**READING TEXT:**

╭──

Dept. of Safety wants to replace 20-year-old breathalyzersBy GARRY RAYNO
State House Bureau
April 13. 2016 10:11PM
CONCORD — The machines used to determine the blood alcohol content of a suspected drunk driver are 20 years old and difficult to repair, according to law enforcement officials.
The Department of Safety wants to replace the machines with up-to-date and more accurate equipment, but state law requires police to give the person tested a duplicate sample of the air analyzed for an independent lab to evaluate.
The new breathalyzer machines do not provide the additional sample, so the Department of Safety asked lawmakers to eliminate the second sample requirement.
New Hampshire is the only state currently using the old breathalyzer machines that provide a second sample for an independent test.
Deputy Attorney General Anne Rice said the new machines are more accurate and reliable.

╰──

**DATA EXTRACT:**

╭──

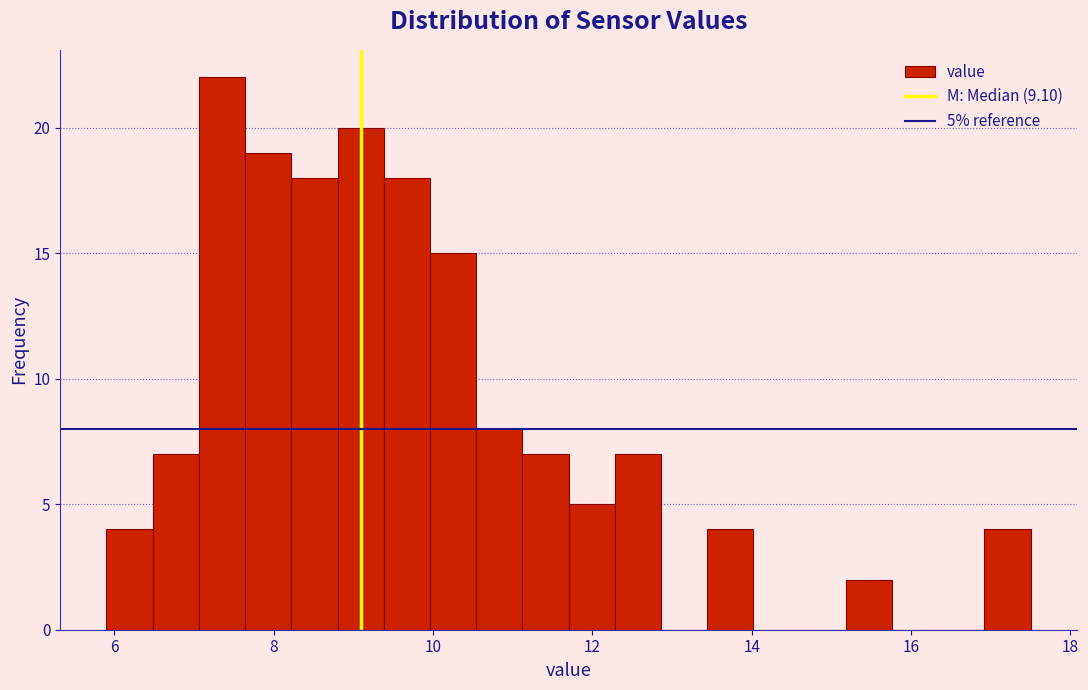

Read against the x-axis, roughly where is the centre of the tallest bar?

7.4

╰──

**DIRECTIONS:** Reproduce the whole article above about replacing the old breathalyzer machines, word for word.

**OUTPUT FOR THIS TASK:**
Dept. of Safety wants to replace 20-year-old breathalyzersBy GARRY RAYNO
State House Bureau
April 13. 2016 10:11PM
CONCORD — The machines used to determine the blood alcohol content of a suspected drunk driver are 20 years old and difficult to repair, according to law enforcement officials.
The Department of Safety wants to replace the machines with up-to-date and more accurate equipment, but state law requires police to give the person tested a duplicate sample of the air analyzed for an independent lab to evaluate.
The new breathalyzer machines do not provide the additional sample, so the Department of Safety asked lawmakers to eliminate the second sample requirement.
New Hampshire is the only state currently using the old breathalyzer machines that provide a second sample for an independent test.
Deputy Attorney General Anne Rice said the new machines are more accurate and reliable.